Two-Stage Model¶
The Two-Stage Model is GeoEquity's core method for predicting and understanding spatial variations in model accuracy.
How It Works¶
Stage 1: Density-Based Accuracy (GAM)¶
The first stage uses a Monotonic Generalized Additive Model (GAM) to capture the relationship between data density and model accuracy.
- Input: Density features (sparsity, sufficiency)
- Model: Monotonic GAM with shape constraints
- Output: Baseline accuracy prediction
Stage 2: Spatial Residuals (SVM)¶
The second stage uses a Support Vector Machine (SVM) to capture spatial patterns in the residuals from Stage 1.
- Input: Spatial coordinates (longitude, latitude)
- Model: SVM with RBF kernel
- Output: Spatial adjustment to accuracy
Experiment Modes¶
Single Sufficiency Mode¶
Use full dataset as one sample size level:
EXPERIMENT_MODE = 'single'
# Sample to 100k if dataset is larger
n_suff = min(100000, len(df))
df = df.sample(n=n_suff, random_state=42).copy()
df['sufficiency'] = 100000
Use when: Quick analysis, production models with fixed training size.
Multi Sufficiency Mode¶
Study how accuracy changes with data volume:
EXPERIMENT_MODE = 'multi'
SUFFICIENCY_LEVELS = [5000, 20000, 100000]
df_list = []
for suff in SUFFICIENCY_LEVELS:
df_sampled = df.sample(n=suff, random_state=42).copy()

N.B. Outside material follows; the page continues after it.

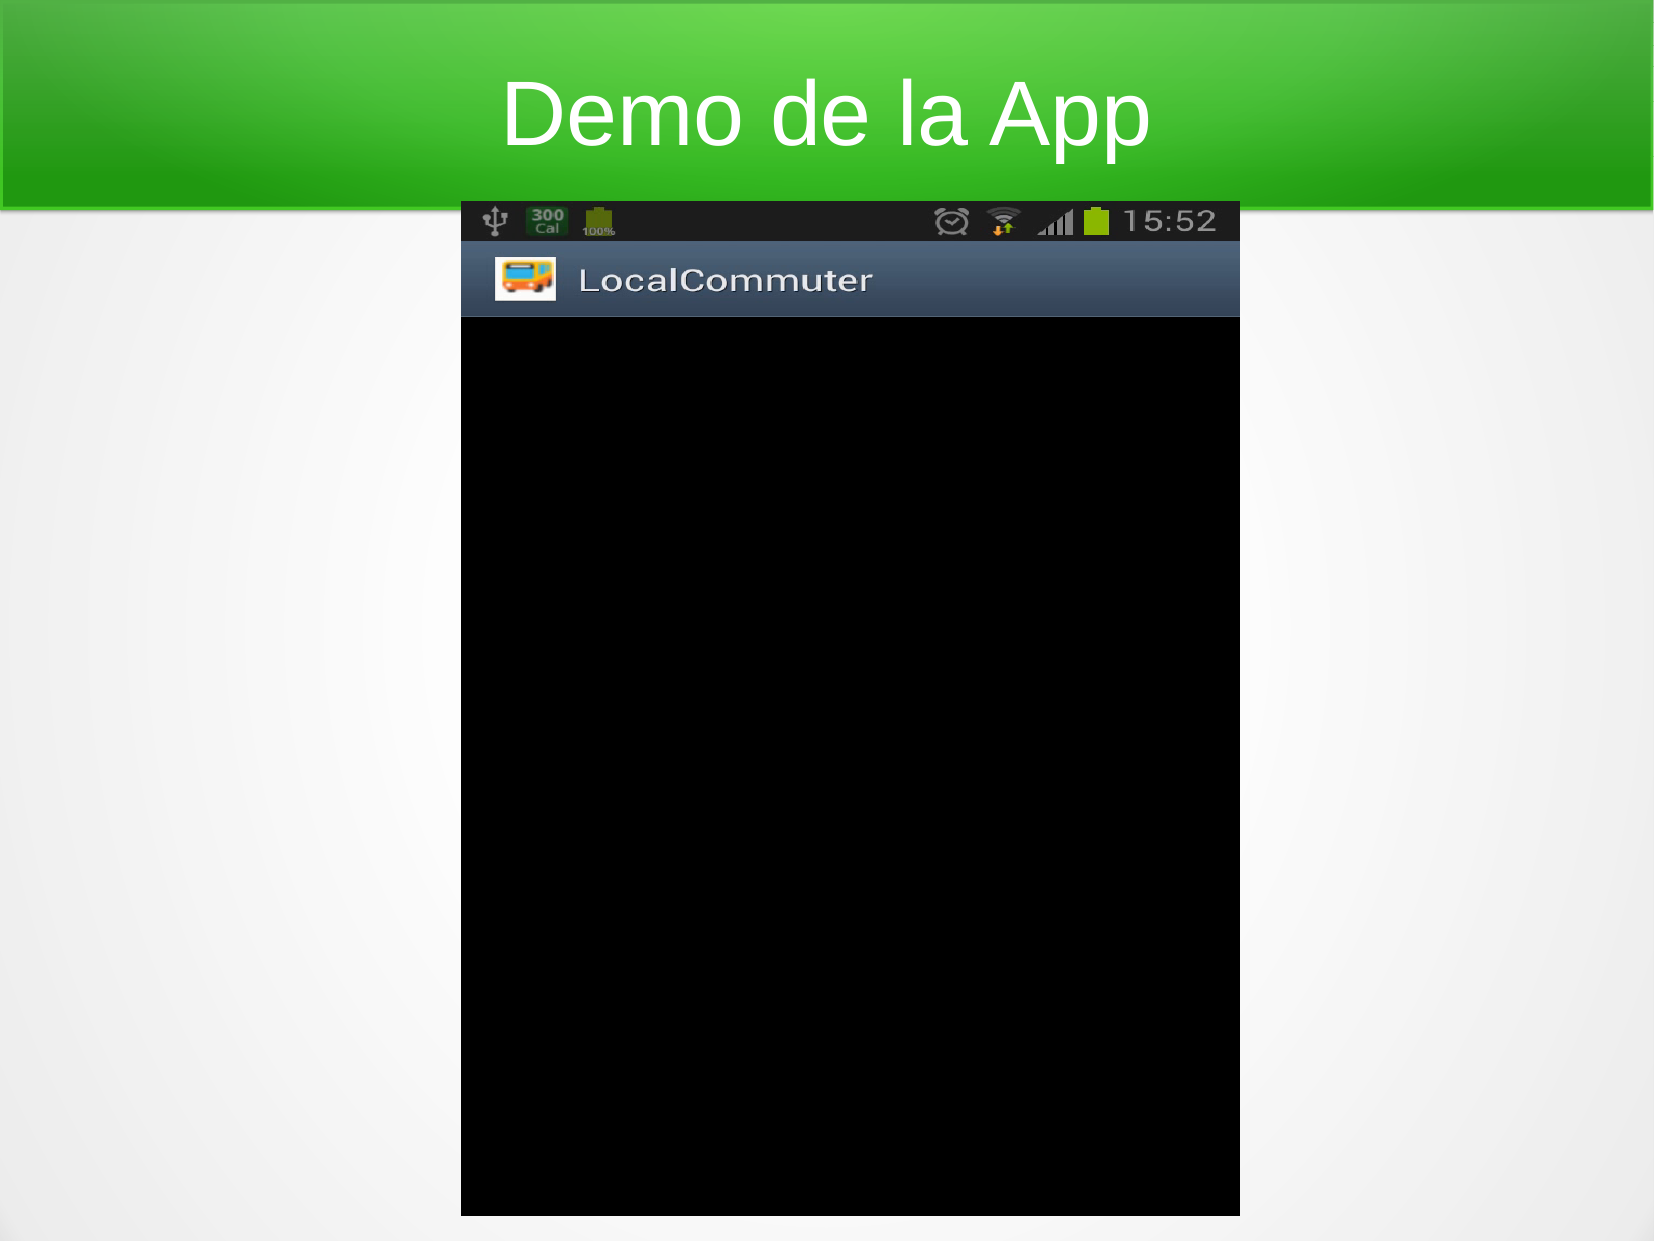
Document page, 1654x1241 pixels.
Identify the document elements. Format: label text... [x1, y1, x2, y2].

df_sampled['sufficiency'] = suff
df_list.append(df_sampled)
df = pd.concat(df_list, ignore_index=True)
Use when: Research on data efficiency, understanding sampling effects.
Usage¶
from geoequity import TwoStageModel
from geoequity.two_stage.model import find_bins_intervals
# Create density bins for aggregation
bins_intervals = find_bins_intervals(df, density_bins=7)
# Initialize model
ts_model = TwoStageModel(
spline=7, # Number of spline bases for GAM
lam=0.5, # GAM regularization
resolution=[30, 30] # Spatial aggregation grid
)
# Fit the model on test data
ts_model.fit(
df_train_raw=df.loc[test_idx],
model_name='linear', # Matches 'predicted_linear' column
bins_intervals=bins_intervals,
split_by='grid'
)
print(f"Stage 1 R²: {ts_model.stage1_score:.4f}")
print(f"Stage 2 R²: {ts_model.stage2_score:.4f}")
Prediction¶
from geoequity.two_stage import predict_at_locations, plot_predicted_accuracy_map
# Get station network info
stations = df.drop_duplicates(subset=['longitude', 'latitude'])
sufficiency = df['sufficiency'].iloc[0]
# Predict at specific coordinates
r2, density = predict_at_locations(
ts_model,
longitude=5.0,
latitude=50.0,
station_lons=stations['longitude'],
station_lats=stations['latitude'],
sufficiency=sufficiency
)
# Plot accuracy map
fig, axes = plot_predicted_accuracy_map(
ts_model,
stations['longitude'].values,
stations['latitude'].values,
sufficiency,
lon_range=(-10, 35),
lat_range=(35, 70),
grid_size=30
)
Diagnostic Outputs¶
Generates:
- stage1_gam.png: GAM partial dependence plots showing density→accuracy relationship
- stage2_svm.png: Spatial map of residual patterns
- diagnosis.txt: Summary statistics
Example output:
Stage 1 (Monotonic GAM) - Density/Sampling Effect:
- r = 0.9872, MAE = 0.0214
Stage 2 (SVM) - Spatial Residual:
- r = 0.4986, MAE = 0.1830
Key Insights:
1. Density effect captured in Stage 1 (r=0.987)
2. Spatial pattern captured in Stage 2 (r=0.499)
3. Prediction at unseen locations: r=0.643 (Total)
Interpretation¶
| Pattern | Meaning |
|---|---|
| High Stage 1 R² | Density strongly predicts accuracy |
| High Stage 2 residuals | Location-specific factors beyond density |
| Clustered Stage 2 patterns | Geographic regions with systematic bias |
| Uniform Stage 2 | Density alone explains accuracy variations |
Key Insight¶
Machine learning models trained on geospatial data exhibit spatial inequity: prediction accuracy varies systematically across space due to:
- Sampling Density Effect (Stage 1): Denser observation networks → more training data → higher accuracy
- Spatial Residual Effect (Stage 2): Location-specific data quality, terrain complexity, etc.
TwoStageModel quantifies this inequity, enabling fair assessment and identification of under-served regions.